● **WHAT TO PRODUCE**:
Your task is to copy each line of the listing that contains the word "Deliverables".

● **PROVIDED RECORDS**:
* * *

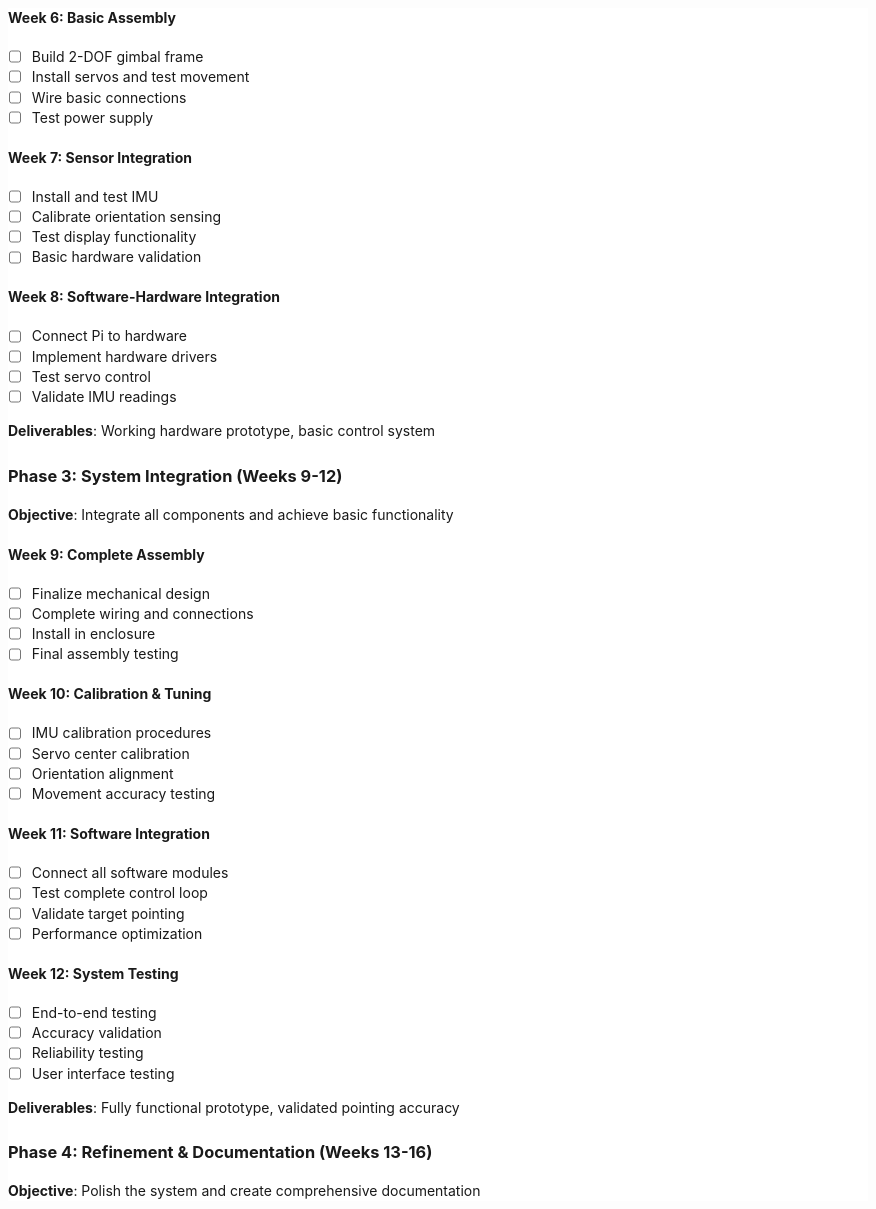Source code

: #### Week 6: Basic Assembly
- [ ] Build 2-DOF gimbal frame
- [ ] Install servos and test movement
- [ ] Wire basic connections
- [ ] Test power supply

#### Week 7: Sensor Integration
- [ ] Install and test IMU
- [ ] Calibrate orientation sensing
- [ ] Test display functionality
- [ ] Basic hardware validation

#### Week 8: Software-Hardware Integration
- [ ] Connect Pi to hardware
- [ ] Implement hardware drivers
- [ ] Test servo control
- [ ] Validate IMU readings

**Deliverables**: Working hardware prototype, basic control system

### Phase 3: System Integration (Weeks 9-12)
**Objective**: Integrate all components and achieve basic functionality

#### Week 9: Complete Assembly
- [ ] Finalize mechanical design
- [ ] Complete wiring and connections
- [ ] Install in enclosure
- [ ] Final assembly testing

#### Week 10: Calibration & Tuning
- [ ] IMU calibration procedures
- [ ] Servo center calibration
- [ ] Orientation alignment
- [ ] Movement accuracy testing

#### Week 11: Software Integration
- [ ] Connect all software modules
- [ ] Test complete control loop
- [ ] Validate target pointing
- [ ] Performance optimization

#### Week 12: System Testing
- [ ] End-to-end testing
- [ ] Accuracy validation
- [ ] Reliability testing
- [ ] User interface testing

**Deliverables**: Fully functional prototype, validated pointing accuracy

### Phase 4: Refinement & Documentation (Weeks 13-16)
**Objective**: Polish the system and create comprehensive documentation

* * *

● **SOLUTION TO THIS EXERCISE**:
**Deliverables**: Working hardware prototype, basic control system
**Deliverables**: Fully functional prototype, validated pointing accuracy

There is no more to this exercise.